◆ **The input**:
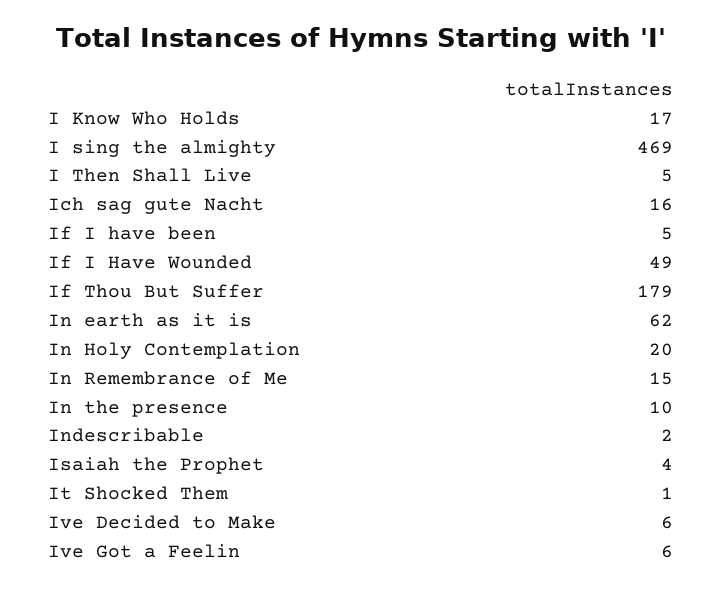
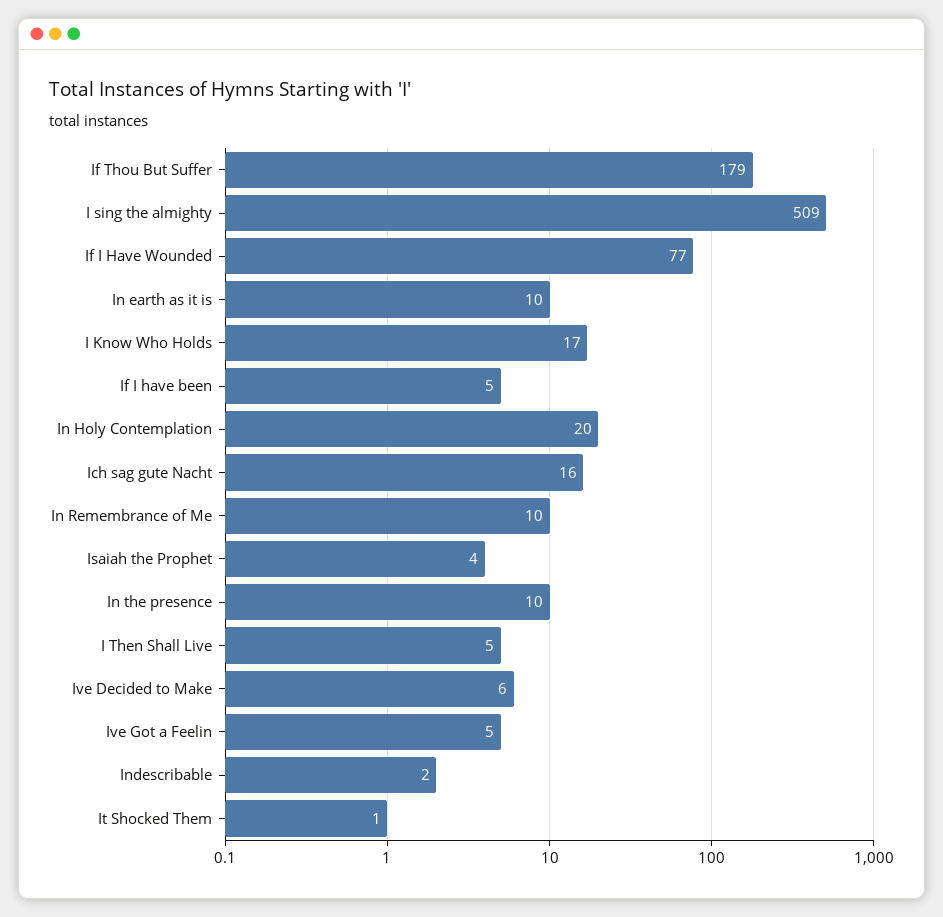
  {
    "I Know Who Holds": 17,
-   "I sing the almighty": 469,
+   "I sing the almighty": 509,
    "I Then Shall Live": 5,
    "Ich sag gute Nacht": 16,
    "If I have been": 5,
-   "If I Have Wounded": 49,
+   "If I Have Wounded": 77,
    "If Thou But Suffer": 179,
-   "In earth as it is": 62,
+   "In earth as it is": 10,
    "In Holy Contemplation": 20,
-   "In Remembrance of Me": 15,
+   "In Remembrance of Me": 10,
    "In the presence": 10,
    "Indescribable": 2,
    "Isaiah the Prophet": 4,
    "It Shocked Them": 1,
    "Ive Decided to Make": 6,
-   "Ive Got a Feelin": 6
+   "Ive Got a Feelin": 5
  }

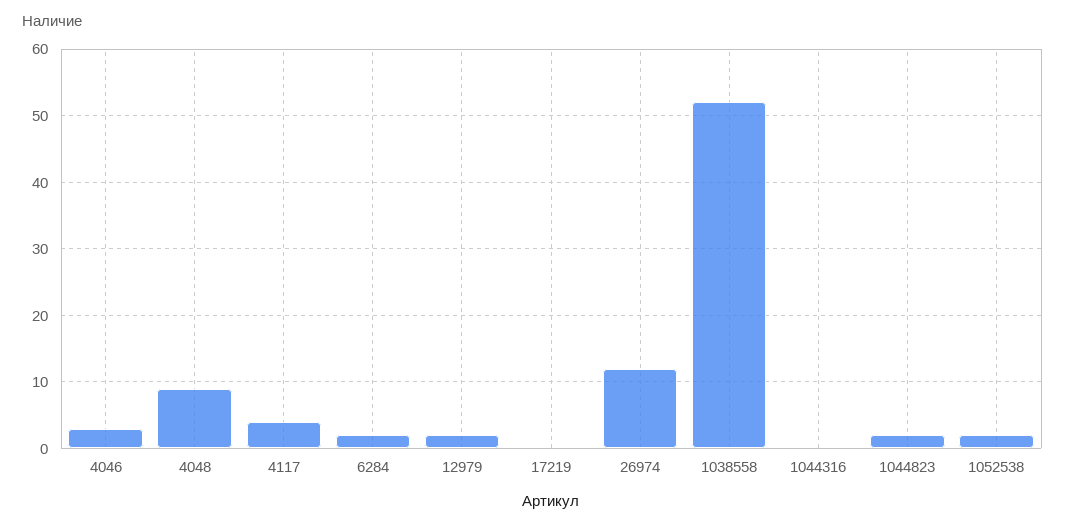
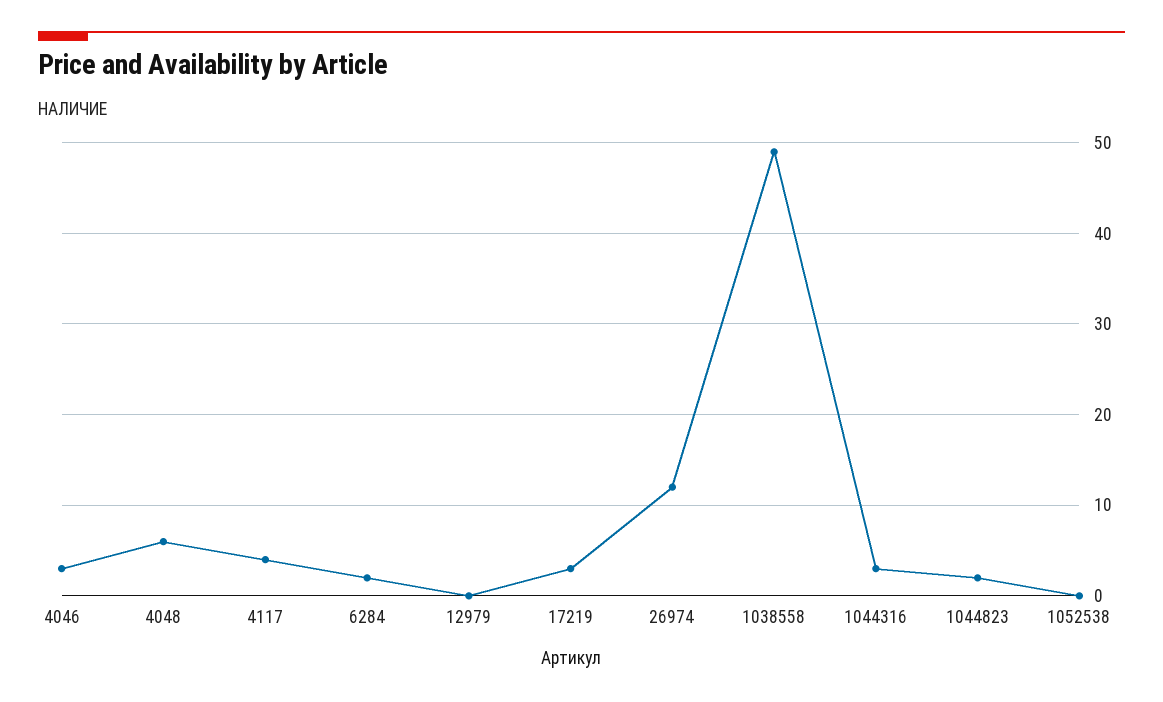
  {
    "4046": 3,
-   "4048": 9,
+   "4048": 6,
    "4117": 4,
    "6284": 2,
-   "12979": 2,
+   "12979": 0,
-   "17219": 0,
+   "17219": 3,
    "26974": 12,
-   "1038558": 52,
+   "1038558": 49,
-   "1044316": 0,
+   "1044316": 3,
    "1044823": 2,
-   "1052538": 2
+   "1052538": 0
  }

◆ **Work order**: Copy out the data above to the letter, and keep every picture out of it.

◆ **Response box**:
  {
    "I Know Who Holds": 17,
-   "I sing the almighty": 469,
+   "I sing the almighty": 509,
    "I Then Shall Live": 5,
    "Ich sag gute Nacht": 16,
    "If I have been": 5,
-   "If I Have Wounded": 49,
+   "If I Have Wounded": 77,
    "If Thou But Suffer": 179,
-   "In earth as it is": 62,
+   "In earth as it is": 10,
    "In Holy Contemplation": 20,
-   "In Remembrance of Me": 15,
+   "In Remembrance of Me": 10,
    "In the presence": 10,
    "Indescribable": 2,
    "Isaiah the Prophet": 4,
    "It Shocked Them": 1,
    "Ive Decided to Make": 6,
-   "Ive Got a Feelin": 6
+   "Ive Got a Feelin": 5
  }

  {
    "4046": 3,
-   "4048": 9,
+   "4048": 6,
    "4117": 4,
    "6284": 2,
-   "12979": 2,
+   "12979": 0,
-   "17219": 0,
+   "17219": 3,
    "26974": 12,
-   "1038558": 52,
+   "1038558": 49,
-   "1044316": 0,
+   "1044316": 3,
    "1044823": 2,
-   "1052538": 2
+   "1052538": 0
  }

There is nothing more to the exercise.